Going into my final two months week HOURS! of MDiv studies, I’ve become more reflective on things I learned at seminary. I’m extremely grateful for the God-given opportunity I’ve received to learn so many profound things from my three years at Princeton Seminary. Despite many complaints, especially at the beginning, of overwork in non-essentials to ministry, undertraining for the task of preaching, general lack of piety on campus, I know i will leave here with only gratitude and fondness. Through PTS I received my lovely wife, a chance to serve as a pastor at four churches, an environment fit for a monk, and Karl Barth. Here are some theses (in random order) of things I learned from or despite seminary:
* Iain Torrance: “if we fill your minds with too much specification, we train you for obsolescence.”
* There are two kinds of “MDiv” that people can get at seminary: Master of Divinity or Mastered by Divinity.
* One principle adopted by every healthy church is: “we exist for others”.
* Princeton seminary’s Bruce McCormack is a true theologian. Elsie McKee is a true saint. Geddes Hanson is a pastor’s professor.
* A Christ-less sermon is not a sermon; it’s a mockery.
* John Calvin is the Isaac Newton of theology; Karl Barth is its Einstein.
* The Sunday school cliché that Jesus is the answer to every question is in fact true.
* Luther’s Heidelberg Disputation: a theologian of glory calls good evil and evil good; a theologian of the cross sees things as they are.
* Tim Keller’s sermons are still the benchmark for gospel preaching in our times. He is the 13th apostle.
* Learning to read Hebrew and Greek is invaluable for studying the Bible much more in-depth and carefully.
* Korean churches have been caricatured in mainline, Caucasian circles as being backward, intolerant fundamentalists.
* Church history gives perspective, which gives hope; we live in cynical times because of our profound ignorance of church history.

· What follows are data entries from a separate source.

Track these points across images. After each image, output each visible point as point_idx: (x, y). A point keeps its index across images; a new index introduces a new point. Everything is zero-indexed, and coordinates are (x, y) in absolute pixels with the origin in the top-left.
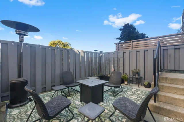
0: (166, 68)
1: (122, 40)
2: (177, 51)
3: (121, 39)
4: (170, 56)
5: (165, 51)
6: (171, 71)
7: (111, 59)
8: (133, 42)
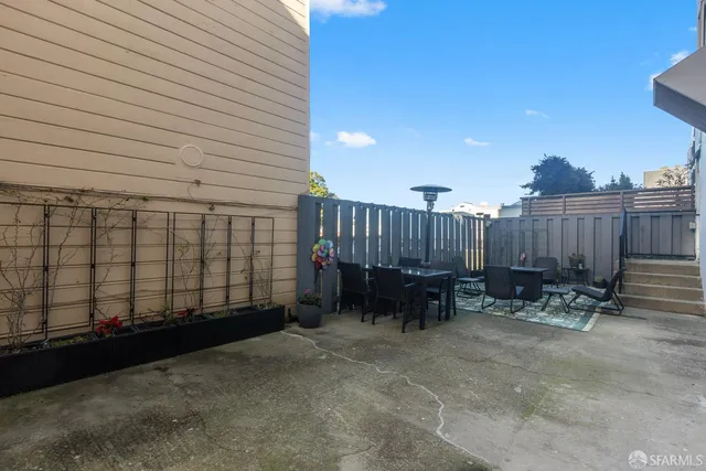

* Preachers are boring because: 1) they are afraid of rejection, being vulnerable; 2) they lack awareness of their audience, themselves, Scripture, etc.; and 3) unbelief – on the part of the preacher and the congregation.
* Southern California evangelical Christianity of the Calvary Chapel mold is extremely provincial.
* A seminary where most of the students seem to have aspirations for pursuing a PhD may be good at educating future professors, but it is mediocre at training future ministers.
* The first thing to go in such a seminary is piety; then reverence for God’s word, zeal, and humility.
* We must understand reality by what God does, not by what we believe God can or cannot do.
* Youth pastors have 100% responsibility, and 0% authority.
* The Enlightenment distorted the gospel to be viewed as individualistic and dualistic; much of American Christianity is still living under the assumptions of the Enlightenment.
* Salvation has three tenses: perfect, present, future.
* Gruenwald’s Crucifixion painting: John the Baptist is the archetypal preacher – he points people to Christ crucified from Scripture.
* A brilliant theologian may nevertheless be a moral idiot.
* Multicultural churches are part of the gospel.
* Seminaries whose members practice voluntary racial segregation are “de facto agents of racial apartheid” and merely perpetuate the legacy of race-based churches.
* Preachers who don’t think they need seminary to preach should go to seminary; seminary graduates who think preachers need seminary to preach should reevaluate the value of their seminary education.
* Barth’s Church Dogmatics II/2: “The doctrine of election is the sum of the gospel.”
* Schleiermacher’s The Christian Faith sec. 24: “Protestantism makes the individual’s relation to the Church dependent on his relation to Christ, while Catholicism contrariwise makes the individual’s relation to Christ dependent on his relation to the Church.”
I can’t help but wonder if you would be much more optimistic on ministry if you had graduated from a more traditional, conservative seminary.
Good question. Probably. But I also think i would’ve been much more . . . scripted/dogmatic if I had gone to say a Westminster or DTS.
Very interesting points. I especially appreciate “Youth pastors have 100% responsibility, and 0% authority”. That’s actually true also for regular pastors.